Une thèse dédiée aux processus de biolixiviation

Modéliser les processus de biolixiviation afin d’être en mesure d’améliorer les procédés de récupération de métaux dans des ressources à faible teneur : c’est l’enjeu d’une thèse* coencadrée par le BRGM et le LRGP dans le cadre du ressourcement Carnot.

PAR ANNE-GWENAËLLE GUEZENNEC
Co-encadrante au titre du BRGM

Banc de réacteurs batch pour l’étude des phénomènes physico-chimiques
Banc de réacteurs batch pour l’étude des phénomènes physico-chimiques intervenant dans la biolixiviation des minerais sulfurés. © BRGM - Ménard

La biolixiviation, technique d’extraction de métaux fondée sur l’utilisation de bactéries capables de les convertir de la forme solide à la forme soluble (voir aussi l’article « Ecometals ») est une alternative aux traitements pyrométallurgiques conventionnels pour récupérer des métaux dans des ressources minérales sulfurées. Optimiser le procédé pour le rendre plus fiable et moins coûteux, et ainsi développer son application aux ressources secondaires de types déchets miniers – ressources potentielles devenues stratégiques – est un enjeu de recherche majeur.

Modéliser pour optimiser

« L’injection et la dispersion d’oxygène, explique Anne-Gwenaëlle Guezennec, nécessaires aux processus d’oxydation et de solubilisation des métaux dans les réacteurs, requièrent beaucoup d’énergie. La réduction des coûts induits par cette technique permettrait d’assurer une plus grande polyvalence/agilité du procédé et son déploiement industriel sur des ressources variées. »

C’est l’objet de la thèse qui démarre cet automne sur financement Carnot et sous pilotage conjoint du BRGM et du Laboratoire Réaction et génie des Procédés (LRGP – CNRS Nancy). Elle vise à modéliser les processus de biolixiviation avec un objectif d’optimisation des procédés.
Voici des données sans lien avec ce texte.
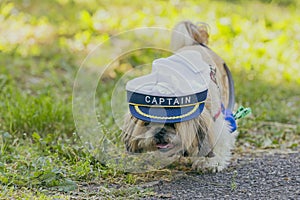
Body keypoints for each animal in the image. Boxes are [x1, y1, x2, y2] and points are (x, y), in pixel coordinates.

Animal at [121, 21, 237, 173]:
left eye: (173, 124)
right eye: (147, 123)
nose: (159, 132)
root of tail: (195, 44)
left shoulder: (216, 123)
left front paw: (210, 162)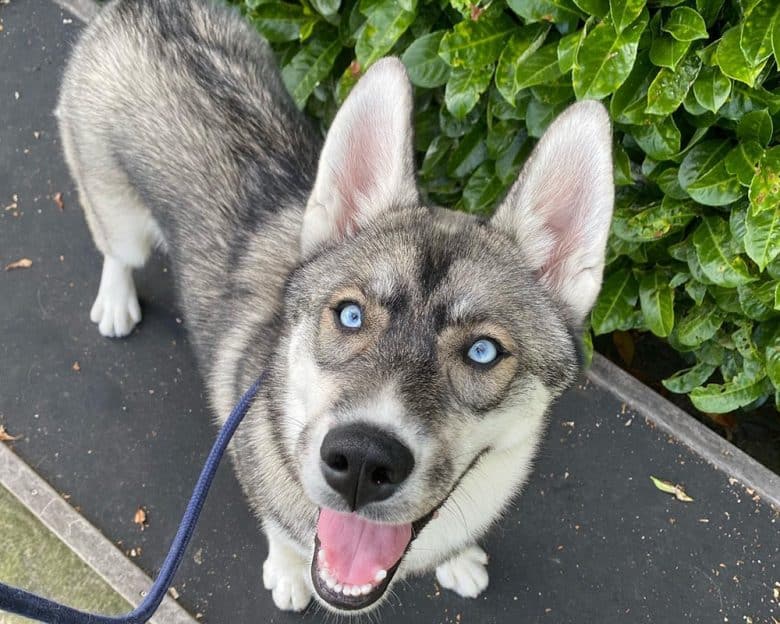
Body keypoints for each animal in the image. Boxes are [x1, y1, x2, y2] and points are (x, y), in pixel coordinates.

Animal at [56, 0, 616, 616]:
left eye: (483, 352)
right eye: (350, 315)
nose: (365, 461)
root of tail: (147, 9)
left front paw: (458, 559)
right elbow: (281, 530)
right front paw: (287, 571)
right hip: (116, 207)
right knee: (116, 248)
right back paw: (115, 301)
« Cette thèse, poursuit A.-G. Guezennec, co-encadrante au titre du BRGM, va s’appuyer sur plusieurs recherches déjà conduites au BRGM dans le cadre du programme européen Promine, ainsi que sur des travaux récents ayant exploré plusieurs voies d’amélioration des procédés de biolixiviation tels Lixo2, Ecometals ou encore Ceres. Son objectif est de développer un modèle permettant de décrire les différents phénomènes de transport dans une cuve de biolixiviation aérée et agitée, en lien avec l’activité biochimique, afin de simuler l’environnement bactérien et son évolution au cours de la biolixiviation. Les principaux verrous scientifiques portent sur les couplages des différents phénomènes en milieu triphasique, gaz, liquide, solide. »

La thèse comportera des développements méthodologiques.

* Étude du microenvironnement bactérien dans un réacteur agité et aéré de biolixiviation : apport de la modélisation des phénomènes de transport en milieu triphasique.